Est-ce une stratégie durable? Il est facile de faire les chiffres fiscaux. En supposant que le secteur des entreprises représente 80% de l'économie, que sa production est en baisse de 40% et que l'action gouvernementale vise à couvrir 80% de la perte de revenu correspondante, l'aide budgétaire devrait s'élever à 0,8 × 0,4 × 0,8 = 25% de la production d'avant la crise, soit un peu plus de 2% du PIB annuel par mois. Trois mois de blocage total ou partiel, suivis seulement d'une reprise progressive, pourraient ajouter une dizaine de points de PIB au déficit budgétaire.

C'est un très grand nombre, mais dans les conditions actuelles, les gouvernements peuvent se permettre de s'endetter profondément. Les taux d'intérêt étaient à des niveaux historiquement bas avant le début de la crise, pour des raisons essentiellement structurelles et resteront donc valables. De plus, les banques centrales du monde entier appuient leurs gouvernements et éviteront les crises de dette auto-réalisatrices. Dans ces conditions, d'importants déficits peuvent être tolérés, au moins à court terme.

La durabilité économique de la stratégie est davantage mise en question. Il vaut la peine de garder une entreprise sous assistance respiratoire pendant quelques semaines, car la laisser tomber serait une perte non seulement pour ses actionnaires et ses travailleurs, mais pour la société dans son ensemble. Les compétences, le savoir-faire et le capital immatériel propres à l'entreprise seraient définitivement perdus. Les gouvernements ont donc eu raison de ne pas hésiter. Mais cela sera-t-il toujours vrai après six mois? Ou neuf? Une entreprise qui est restée inactive trop longtemps risque de se retrouver criblée de dettes et elle a peut-être perdu sa valeur économique. Il faut admettre que la stratégie de conservation repose sur une crise relativement courte. C'est juste pour le moment, mais il faudra peut-être l'adapter à la lumière des événements.

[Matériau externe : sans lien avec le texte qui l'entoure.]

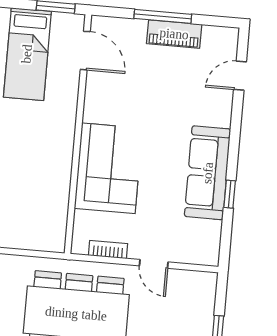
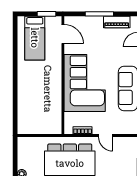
piano: (174, 34) -> (117, 22), moved
corner sofa: (108, 168) -> (85, 83), width x1.36, depth x1.36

Le problème le plus difficile est peut-être de savoir comment gérer la sortie du verrouillage après que la menace pour la santé publique a été maîtrisée et que la politique économique est à nouveau au centre de l'attention. Certains ont commencé à parler d'un plan de relance, mais l'offre pourrait bien rester limitée pendant quelques mois, tandis que la demande des ménages en biens et services contenue pourrait être considérable.

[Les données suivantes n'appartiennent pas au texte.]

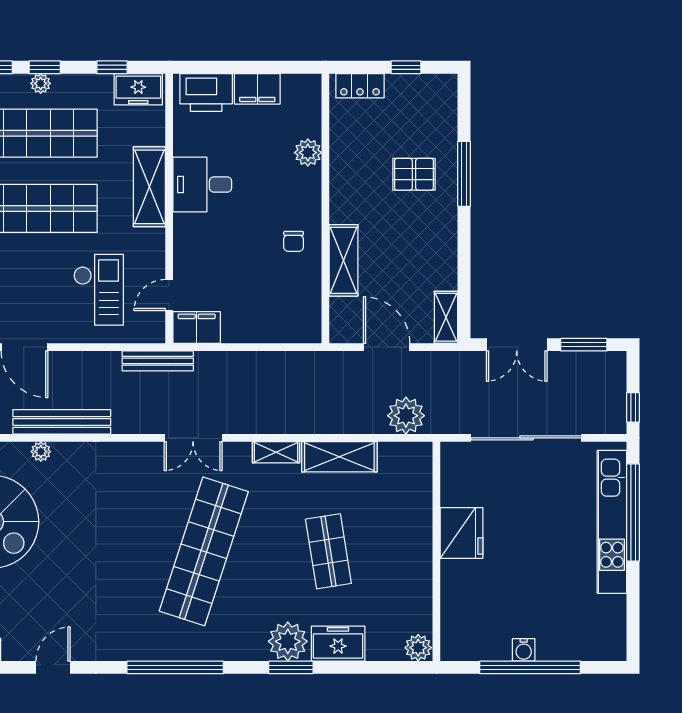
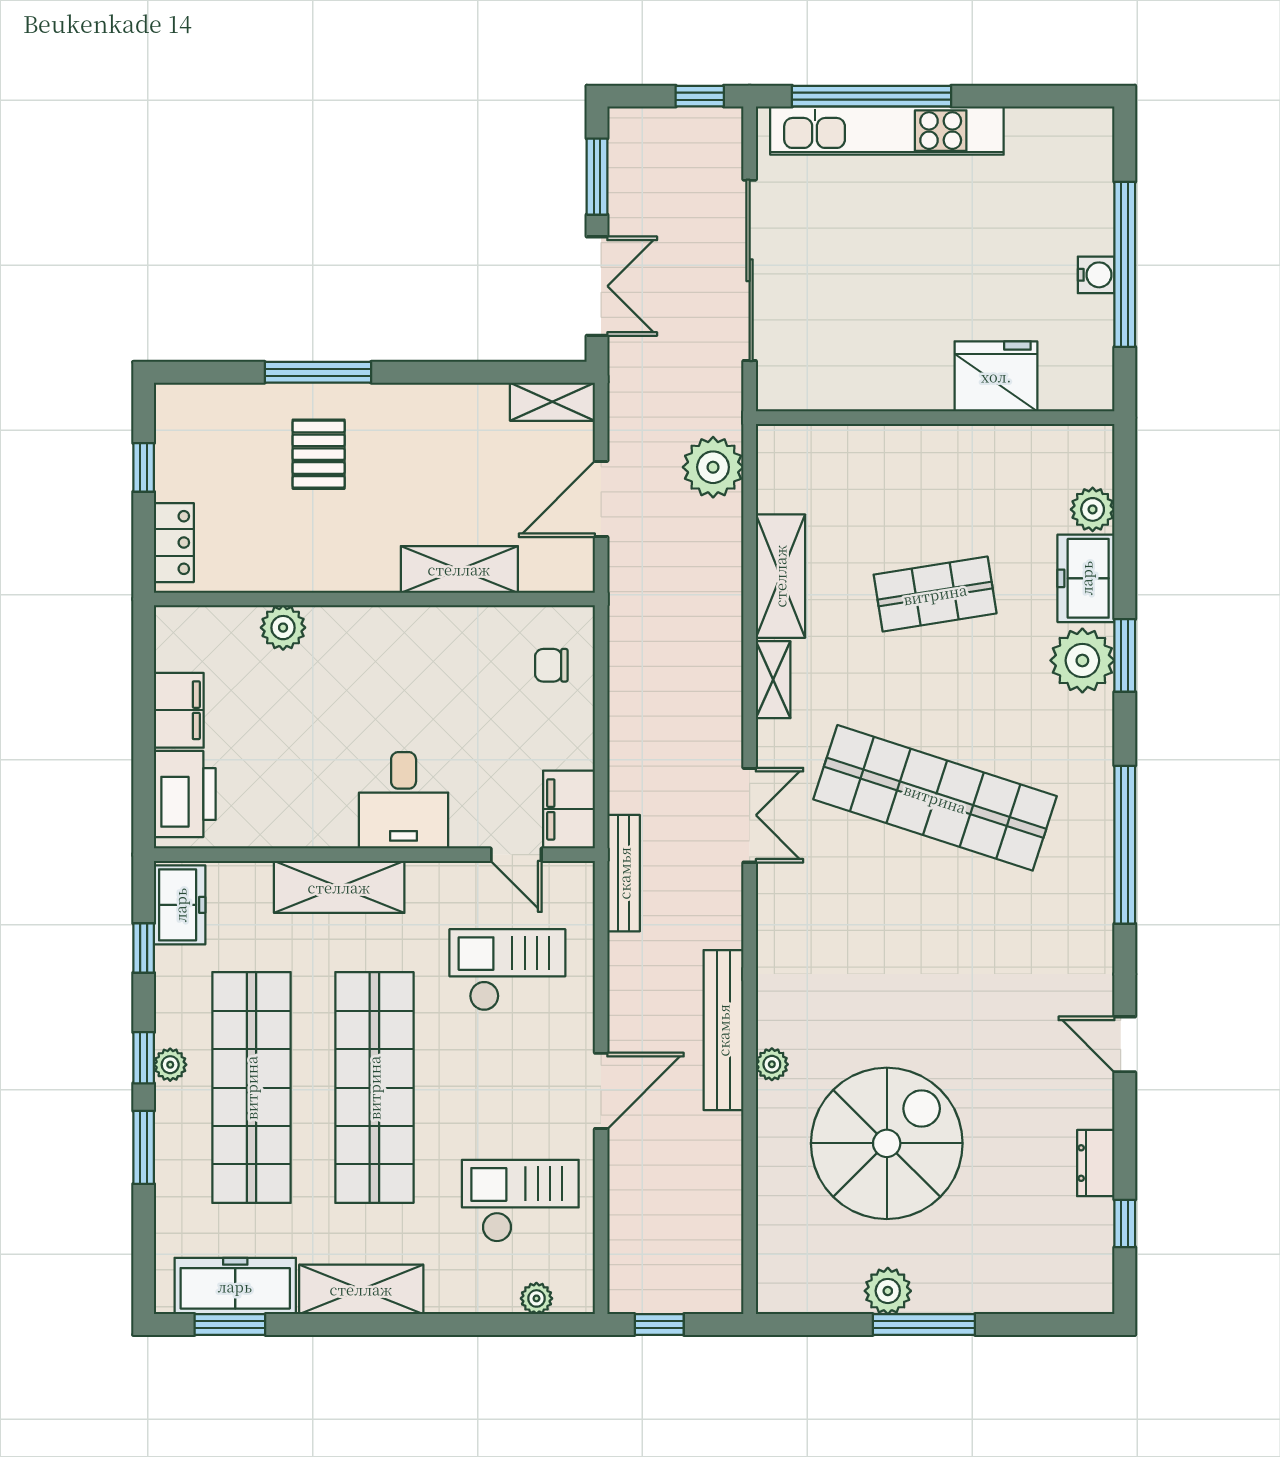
desk: (202, 185) -> (404, 800), moved
chair: (294, 241) -> (551, 665), moved, turned 180
fridge: (462, 533) -> (996, 376), moved
plant: (418, 648) -> (1093, 509), moved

Comme après une guerre, des pénuries sont susceptibles de se produire, du moins dans certains secteurs. Et il est très difficile de prévoir si la demande globale sera excessive (en raison de l'épargne accumulée et de la consommation réprimée) ou déprimée (en raison de la peur, des pertes financières, de la dette et de l'effondrement du commerce international). La gestion de l'économie sera un exercice d'équilibre très difficile. Comme le dit le proverbe chinois, les décideurs devront traverser la rivière en sentant les pierres.